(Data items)
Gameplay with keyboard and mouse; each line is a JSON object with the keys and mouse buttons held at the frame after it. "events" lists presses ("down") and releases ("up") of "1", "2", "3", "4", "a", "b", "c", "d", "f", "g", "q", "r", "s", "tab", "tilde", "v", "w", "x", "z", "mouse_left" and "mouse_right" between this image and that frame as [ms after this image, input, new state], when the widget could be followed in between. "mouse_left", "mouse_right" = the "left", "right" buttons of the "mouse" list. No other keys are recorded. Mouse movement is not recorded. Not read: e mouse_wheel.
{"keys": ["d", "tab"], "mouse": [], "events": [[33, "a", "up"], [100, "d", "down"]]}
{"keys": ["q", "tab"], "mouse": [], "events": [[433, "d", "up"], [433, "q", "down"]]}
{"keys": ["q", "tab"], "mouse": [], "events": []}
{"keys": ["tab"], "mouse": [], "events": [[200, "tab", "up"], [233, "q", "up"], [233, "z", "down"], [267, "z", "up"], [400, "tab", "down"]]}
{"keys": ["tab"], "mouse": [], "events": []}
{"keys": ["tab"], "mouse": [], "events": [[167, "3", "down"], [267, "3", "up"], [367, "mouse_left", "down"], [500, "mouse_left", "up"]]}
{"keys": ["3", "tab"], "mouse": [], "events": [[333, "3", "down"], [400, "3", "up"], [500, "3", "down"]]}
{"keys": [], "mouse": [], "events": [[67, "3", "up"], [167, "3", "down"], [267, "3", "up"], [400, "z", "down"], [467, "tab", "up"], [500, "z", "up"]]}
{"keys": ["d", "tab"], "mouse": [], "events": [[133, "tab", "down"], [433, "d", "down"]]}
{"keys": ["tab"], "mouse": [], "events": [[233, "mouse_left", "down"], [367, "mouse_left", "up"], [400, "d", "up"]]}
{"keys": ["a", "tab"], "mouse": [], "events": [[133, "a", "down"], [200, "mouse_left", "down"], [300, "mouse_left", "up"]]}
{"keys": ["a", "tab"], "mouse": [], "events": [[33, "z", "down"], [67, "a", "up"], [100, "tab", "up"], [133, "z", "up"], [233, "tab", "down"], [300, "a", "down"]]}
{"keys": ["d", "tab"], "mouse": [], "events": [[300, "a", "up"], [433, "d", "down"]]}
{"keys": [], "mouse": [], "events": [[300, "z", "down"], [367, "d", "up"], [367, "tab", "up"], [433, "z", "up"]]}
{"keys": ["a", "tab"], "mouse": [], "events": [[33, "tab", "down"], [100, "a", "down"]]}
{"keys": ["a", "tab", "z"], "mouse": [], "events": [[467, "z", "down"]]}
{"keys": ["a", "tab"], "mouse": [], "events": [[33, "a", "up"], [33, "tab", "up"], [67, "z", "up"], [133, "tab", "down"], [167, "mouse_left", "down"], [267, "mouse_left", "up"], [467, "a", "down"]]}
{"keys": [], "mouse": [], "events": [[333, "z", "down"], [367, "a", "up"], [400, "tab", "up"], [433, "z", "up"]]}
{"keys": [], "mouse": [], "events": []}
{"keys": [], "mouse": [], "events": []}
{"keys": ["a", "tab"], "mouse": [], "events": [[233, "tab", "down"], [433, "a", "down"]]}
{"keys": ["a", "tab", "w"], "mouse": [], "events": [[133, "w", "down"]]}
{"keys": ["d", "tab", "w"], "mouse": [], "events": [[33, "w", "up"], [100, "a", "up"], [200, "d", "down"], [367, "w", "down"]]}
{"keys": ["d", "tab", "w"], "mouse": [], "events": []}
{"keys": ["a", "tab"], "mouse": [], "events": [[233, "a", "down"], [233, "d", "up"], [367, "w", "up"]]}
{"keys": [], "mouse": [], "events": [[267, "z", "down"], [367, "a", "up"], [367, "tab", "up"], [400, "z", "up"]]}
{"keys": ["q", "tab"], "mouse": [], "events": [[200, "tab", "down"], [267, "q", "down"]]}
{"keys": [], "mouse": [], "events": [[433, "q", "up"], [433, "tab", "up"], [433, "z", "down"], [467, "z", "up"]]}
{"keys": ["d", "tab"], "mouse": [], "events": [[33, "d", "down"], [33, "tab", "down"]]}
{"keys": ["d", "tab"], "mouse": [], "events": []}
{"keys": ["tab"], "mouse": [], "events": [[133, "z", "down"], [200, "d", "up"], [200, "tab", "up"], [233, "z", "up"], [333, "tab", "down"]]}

## What you need to do
Once more, write out the records in full, exactly as they appear.

## Response below
Gameplay with keyboard and mouse; each line is a JSON object with the keys and mouse buttons held at the frame after it. "events" lists presses ("down") and releases ("up") of "1", "2", "3", "4", "a", "b", "c", "d", "f", "g", "q", "r", "s", "tab", "tilde", "v", "w", "x", "z", "mouse_left" and "mouse_right" between this image and that frame as [ms after this image, input, new state], when the widget could be followed in between. "mouse_left", "mouse_right" = the "left", "right" buttons of the "mouse" list. No other keys are recorded. Mouse movement is not recorded. Not read: e mouse_wheel.
{"keys": ["d", "tab"], "mouse": [], "events": [[33, "a", "up"], [100, "d", "down"]]}
{"keys": ["q", "tab"], "mouse": [], "events": [[433, "d", "up"], [433, "q", "down"]]}
{"keys": ["q", "tab"], "mouse": [], "events": []}
{"keys": ["tab"], "mouse": [], "events": [[200, "tab", "up"], [233, "q", "up"], [233, "z", "down"], [267, "z", "up"], [400, "tab", "down"]]}
{"keys": ["tab"], "mouse": [], "events": []}
{"keys": ["tab"], "mouse": [], "events": [[167, "3", "down"], [267, "3", "up"], [367, "mouse_left", "down"], [500, "mouse_left", "up"]]}
{"keys": ["3", "tab"], "mouse": [], "events": [[333, "3", "down"], [400, "3", "up"], [500, "3", "down"]]}
{"keys": [], "mouse": [], "events": [[67, "3", "up"], [167, "3", "down"], [267, "3", "up"], [400, "z", "down"], [467, "tab", "up"], [500, "z", "up"]]}
{"keys": ["d", "tab"], "mouse": [], "events": [[133, "tab", "down"], [433, "d", "down"]]}
{"keys": ["tab"], "mouse": [], "events": [[233, "mouse_left", "down"], [367, "mouse_left", "up"], [400, "d", "up"]]}
{"keys": ["a", "tab"], "mouse": [], "events": [[133, "a", "down"], [200, "mouse_left", "down"], [300, "mouse_left", "up"]]}
{"keys": ["a", "tab"], "mouse": [], "events": [[33, "z", "down"], [67, "a", "up"], [100, "tab", "up"], [133, "z", "up"], [233, "tab", "down"], [300, "a", "down"]]}
{"keys": ["d", "tab"], "mouse": [], "events": [[300, "a", "up"], [433, "d", "down"]]}
{"keys": [], "mouse": [], "events": [[300, "z", "down"], [367, "d", "up"], [367, "tab", "up"], [433, "z", "up"]]}
{"keys": ["a", "tab"], "mouse": [], "events": [[33, "tab", "down"], [100, "a", "down"]]}
{"keys": ["a", "tab", "z"], "mouse": [], "events": [[467, "z", "down"]]}
{"keys": ["a", "tab"], "mouse": [], "events": [[33, "a", "up"], [33, "tab", "up"], [67, "z", "up"], [133, "tab", "down"], [167, "mouse_left", "down"], [267, "mouse_left", "up"], [467, "a", "down"]]}
{"keys": [], "mouse": [], "events": [[333, "z", "down"], [367, "a", "up"], [400, "tab", "up"], [433, "z", "up"]]}
{"keys": [], "mouse": [], "events": []}
{"keys": [], "mouse": [], "events": []}
{"keys": ["a", "tab"], "mouse": [], "events": [[233, "tab", "down"], [433, "a", "down"]]}
{"keys": ["a", "tab", "w"], "mouse": [], "events": [[133, "w", "down"]]}
{"keys": ["d", "tab", "w"], "mouse": [], "events": [[33, "w", "up"], [100, "a", "up"], [200, "d", "down"], [367, "w", "down"]]}
{"keys": ["d", "tab", "w"], "mouse": [], "events": []}
{"keys": ["a", "tab"], "mouse": [], "events": [[233, "a", "down"], [233, "d", "up"], [367, "w", "up"]]}
{"keys": [], "mouse": [], "events": [[267, "z", "down"], [367, "a", "up"], [367, "tab", "up"], [400, "z", "up"]]}
{"keys": ["q", "tab"], "mouse": [], "events": [[200, "tab", "down"], [267, "q", "down"]]}
{"keys": [], "mouse": [], "events": [[433, "q", "up"], [433, "tab", "up"], [433, "z", "down"], [467, "z", "up"]]}
{"keys": ["d", "tab"], "mouse": [], "events": [[33, "d", "down"], [33, "tab", "down"]]}
{"keys": ["d", "tab"], "mouse": [], "events": []}
{"keys": ["tab"], "mouse": [], "events": [[133, "z", "down"], [200, "d", "up"], [200, "tab", "up"], [233, "z", "up"], [333, "tab", "down"]]}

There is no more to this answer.